### Extracted text:
--------------------------------------------------

What, aren't Republicans allowed to point out incompetence of Republican administrations when it slaps them in the face. FEMA hasn't even gotten the new Flood maps out yet. No one can rebuild until the flood maps are released. They were promised by March 31, which was about three months too slow anyway, now they are saying mid-summer. Which means a year before vast swaths of the city will be able to rebuild with any degree of confidence (without the floodmaps, you can't get insurance and you may have to undo any reconstruction you do undertake).
4.3.2006 1:03pm
Houston Lawyer:
Justin

Hurricanes come in cycles. Experts on hurricanes say that we were in a down cycle for the last 30 years and we are due for an up cycle. These experts also say that global warming is not responsible.

The question is not whether global warming exists. The question is whether we are causing it.
4.3.2006 1:09pm
Smithy (mail) (www):
Well, since you're making light of your error, I guess you don't understand the significance of the distinction.

Overtopping is just water splashing over the top, in effect. Not really a big deal, whereas breaching will lead to major flooding. There is no real connection between the two. Overtopping does not lead to breaching and breaching can happen in the absence of overtopping. The breaching of the levees was truly a freak occurence that one would have predicted or anticipated. And no number of briefings about the minor issue of overtopping will change that.
4.3.2006 1:15pm
Freder Frederson (mail):
These experts also say that global warming is not responsible.

Although the number of hurricanes seems to run in cycles, the intensity of hurricanes is related to ocean temperature and the consensus among experts is that great number of severe hurricanes in recent years is caused by global warming.

As for whether we are causing global warming, the great weight of scientific evidence supports the theory that man is the primary cause of global warming through the burning of fossil fuels and destruction of forests. You may want to deny it, but the science just isn't on your side.
4.3.2006 1:16pm
frankcross (mail):
Smithy, the "lessons learned" report issued by the White House said that overtopping causes breaches, and Michael Brown said
'I can tell you everyone involved in that videotape and in my conversations with the president and with the chief of staff, our concern was always the breach of the levees."
4.3.2006 1:53pm
Random3 (mail):
"New Orleans is a mess because the levees failed. The levees are the responsibility of the Federal Government and the failure is most likely due to poor design and inadequate construction oversight by the Army Corps of Engineers. Furthermore, New Orleans is vulnerable to hurricane storm surge because it has been robbed of its protective barrier of wetlands. The wetlands have been destroyed because of 80 years of flood control policy in the Mississippi basin. The responsibility for repairing the levees and protecting the city is that of the Federal Government. In spite of what the president says, they have done nothing but stall and delay reconstruction since the storm hit."

--------------------------------------------------

### Material supplied:
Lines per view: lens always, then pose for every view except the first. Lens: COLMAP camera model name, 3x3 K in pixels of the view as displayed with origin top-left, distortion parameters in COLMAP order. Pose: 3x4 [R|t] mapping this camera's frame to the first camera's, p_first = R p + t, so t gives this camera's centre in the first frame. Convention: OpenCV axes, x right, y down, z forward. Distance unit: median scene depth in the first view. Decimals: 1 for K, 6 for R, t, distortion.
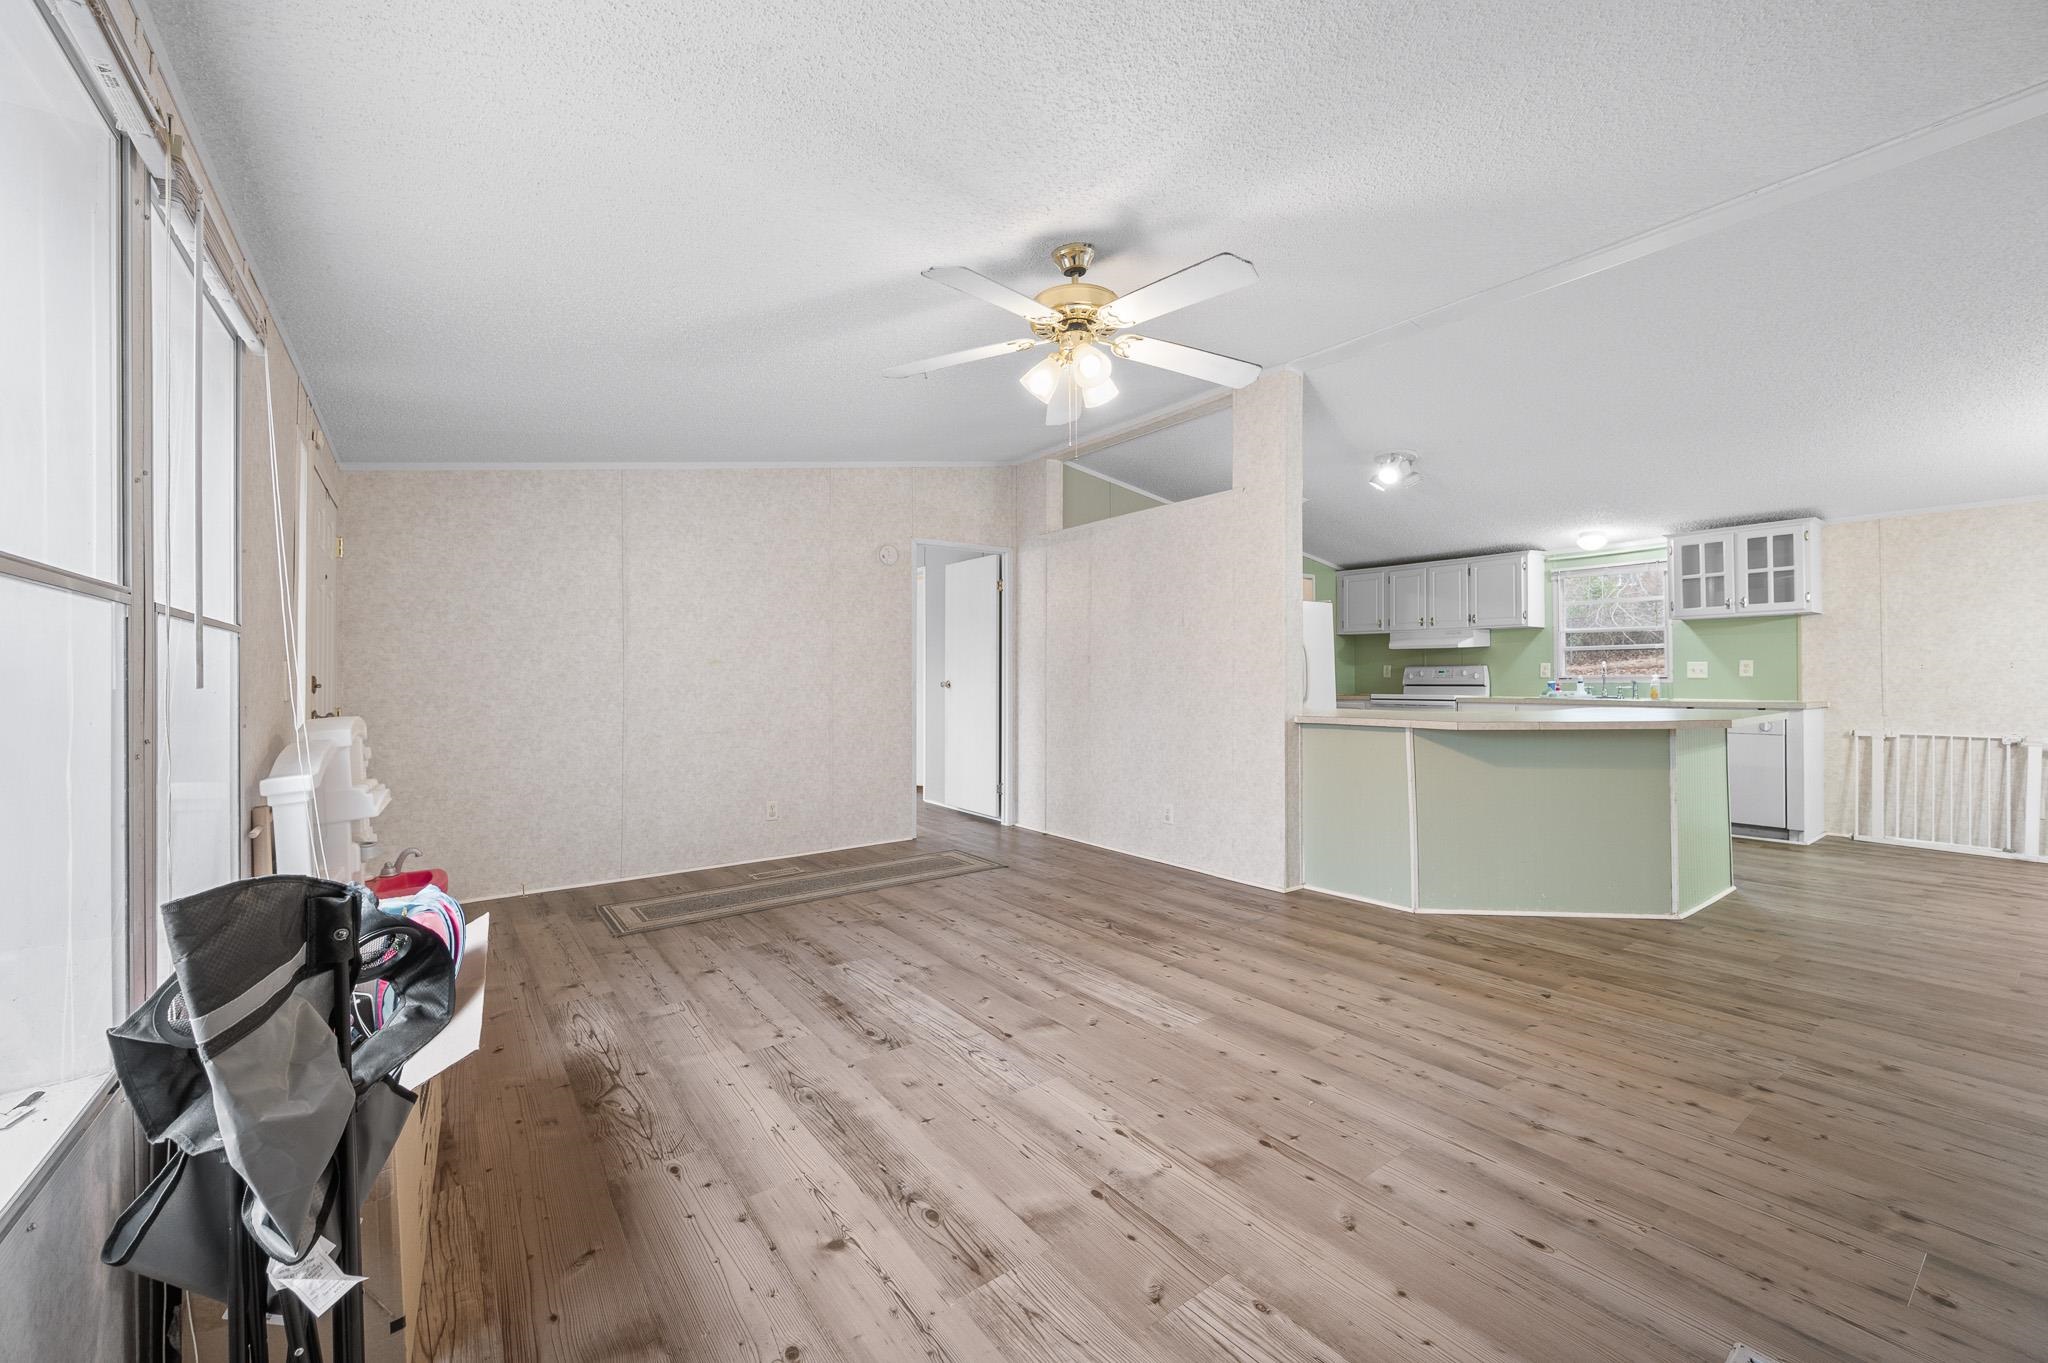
lens RADIAL K [[813.0, 0, 1025.0], [0, 813.0, 671.0], [0, 0, 1]] dist [-0.002028, -0.000521]
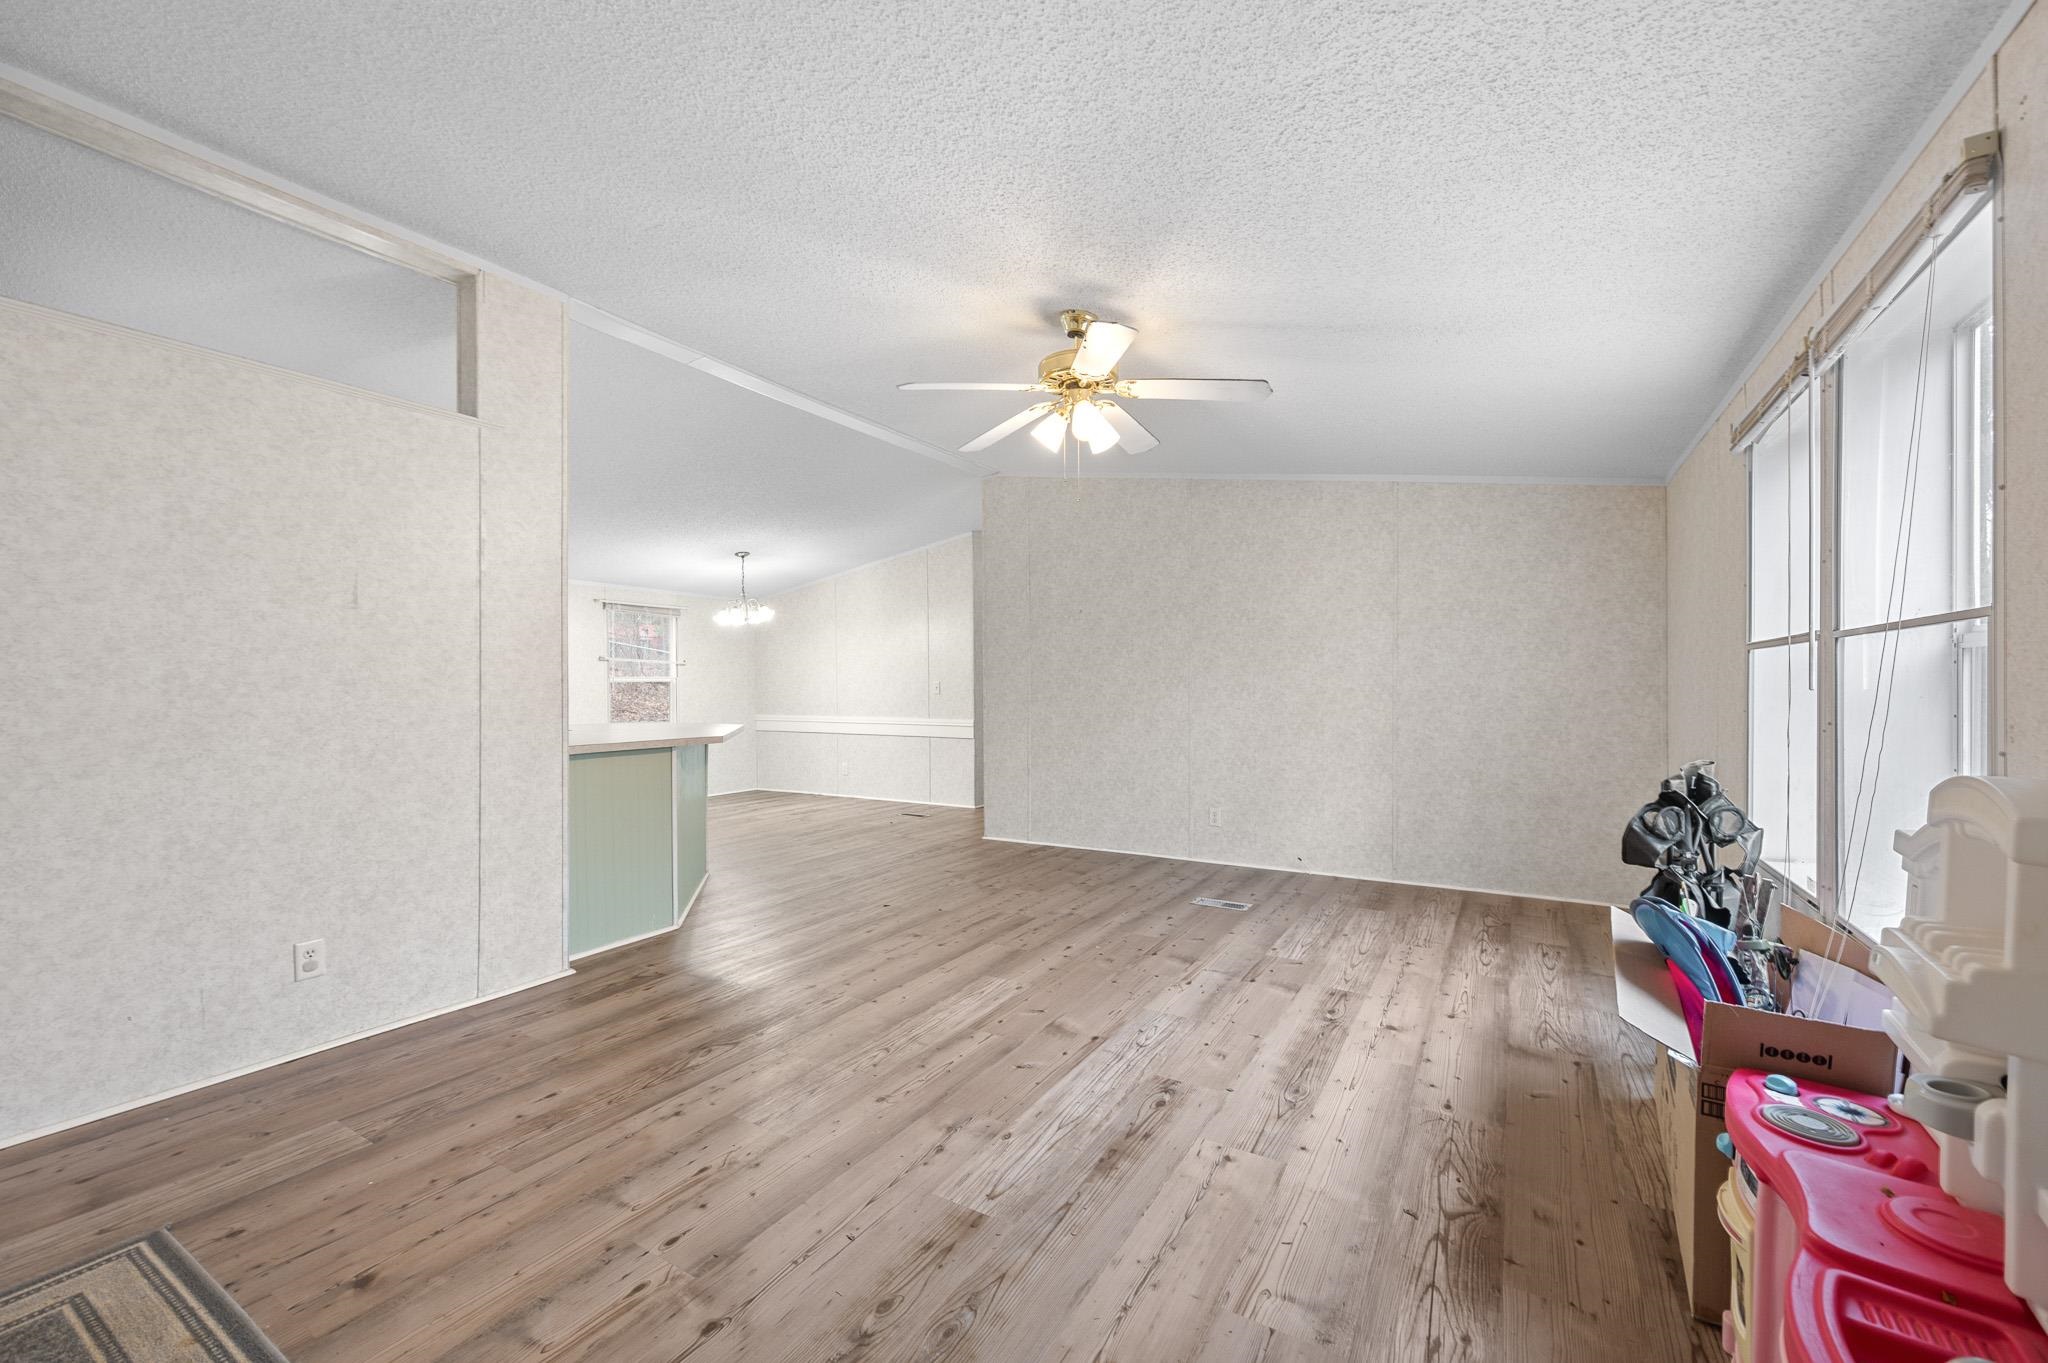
lens RADIAL K [[813.2, 0, 1028.9], [0, 813.2, 690.3], [0, 0, 1]] dist [0.002425, 0.000067]
pose [[-0.386398, 0.007801, 0.922299, -0.593342], [0.005126, 0.999967, -0.006311, 0.007832], [-0.922318, 0.002289, -0.386425, 0.926770]]
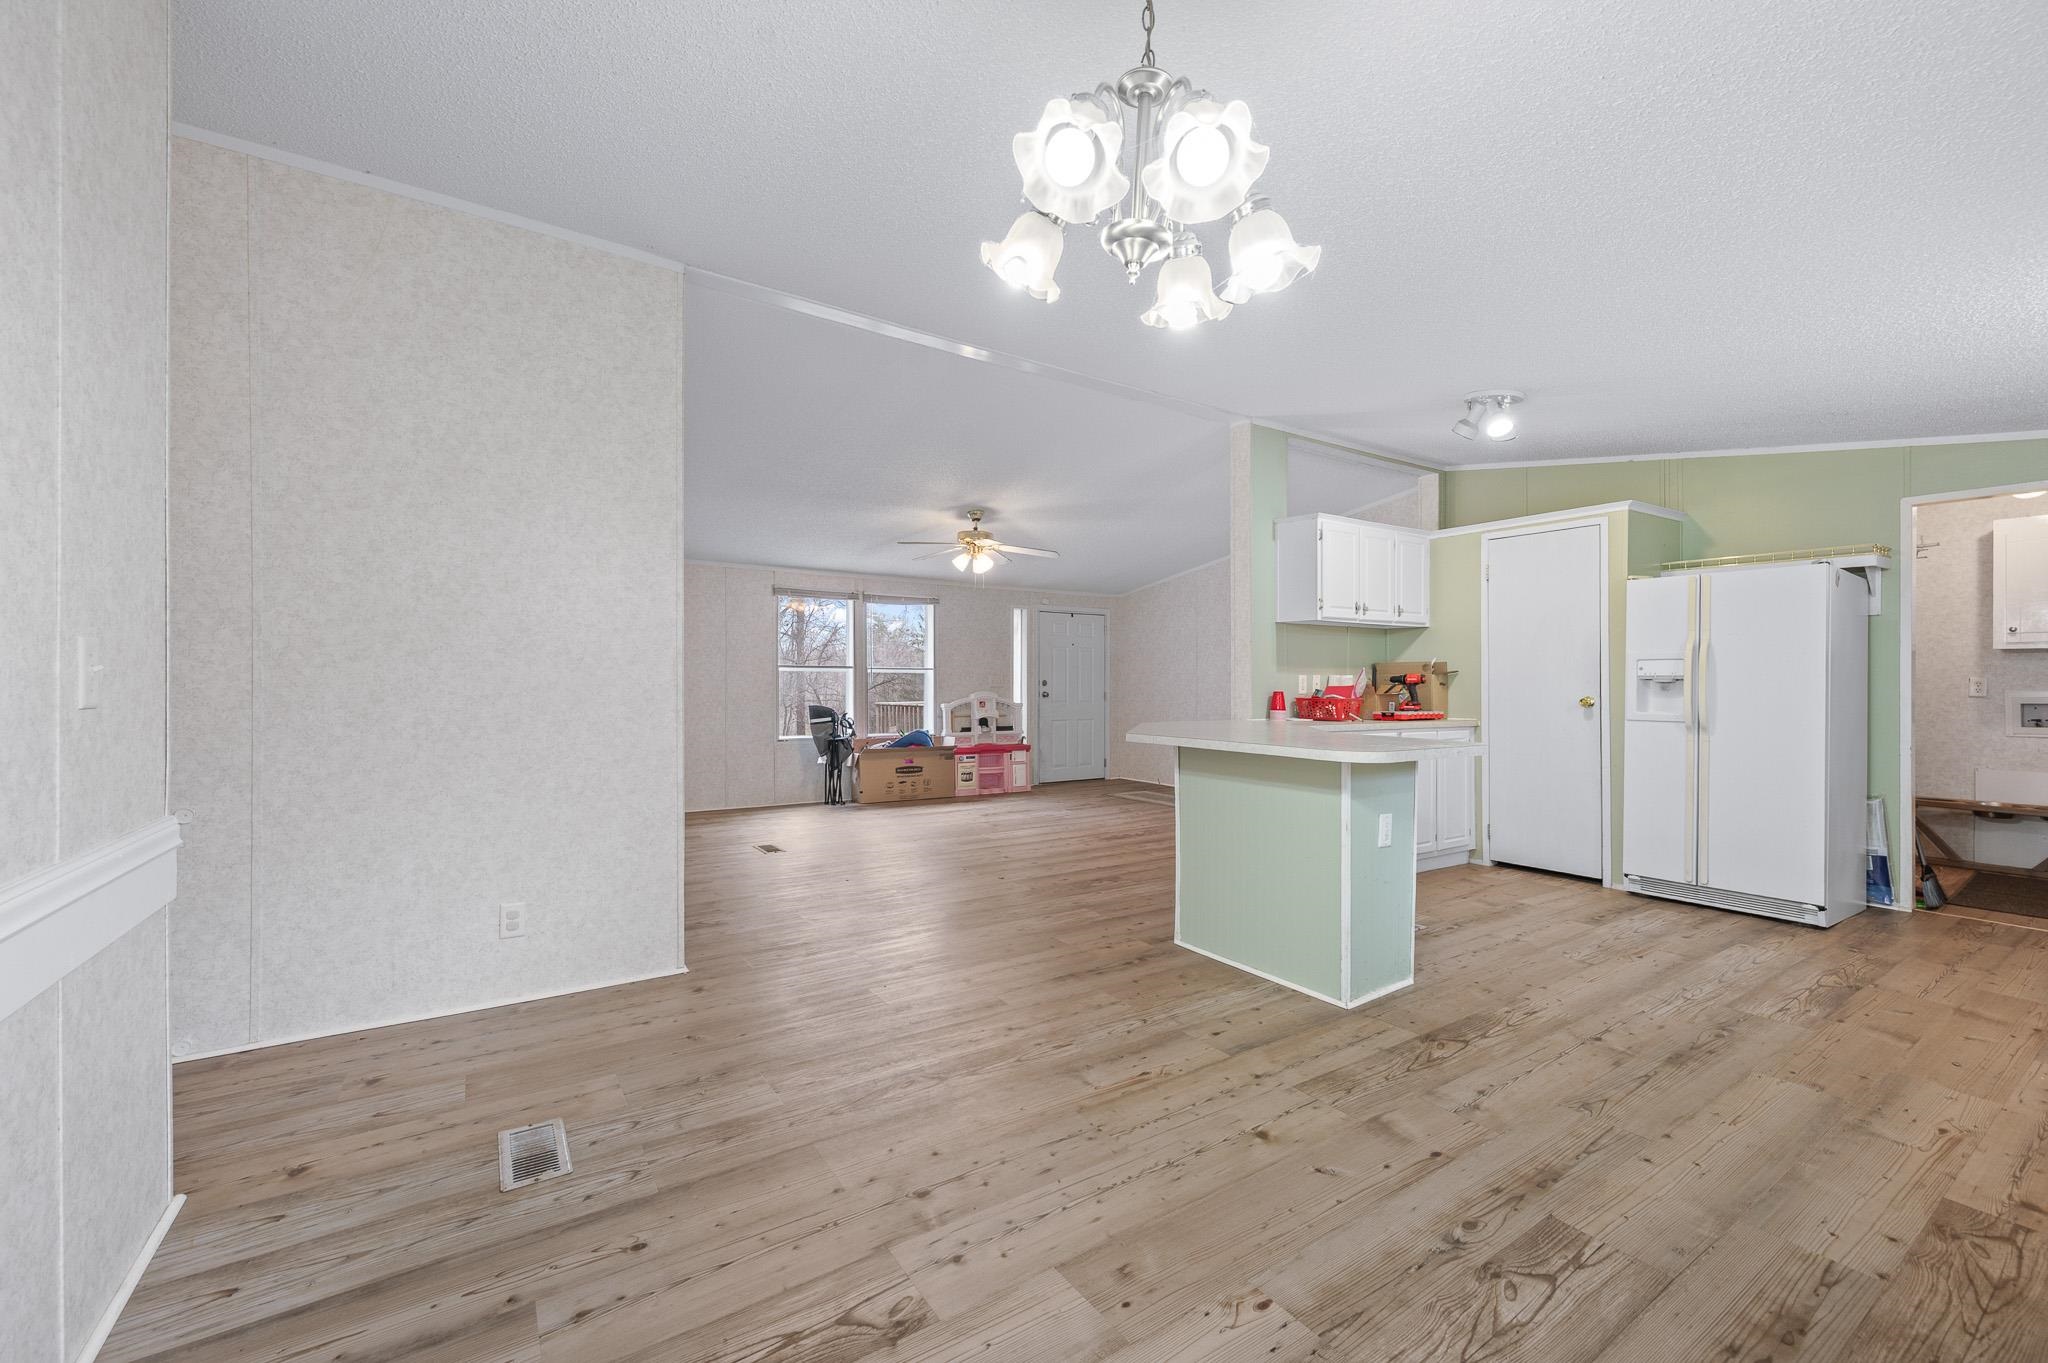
lens RADIAL K [[825.0, 0, 1018.4], [0, 825.0, 677.6], [0, 0, 1]] dist [-0.002114, -0.000162]
pose [[-0.056800, 0.003907, -0.998378, 1.609510], [0.000125, 0.999992, 0.003906, -0.010888], [0.998386, 0.000097, -0.056800, 0.782614]]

--------------------------------------------------

### Directions:
Does the comment thread agree with each statement (1. FEMA's new flood maps were promised by March 31; 2. Smithy says overtopping leads to breaching; 3. Freder Frederson links the number of hurricanes to ocean temperature), answering yes or no and quoting the deciding words? Rely on the comment thread alone.

### Response below:
1. Yes: "They were promised by March 31"
2. No: "Overtopping does not lead to breaching"
3. No: "the intensity of hurricanes is related to ocean temperature"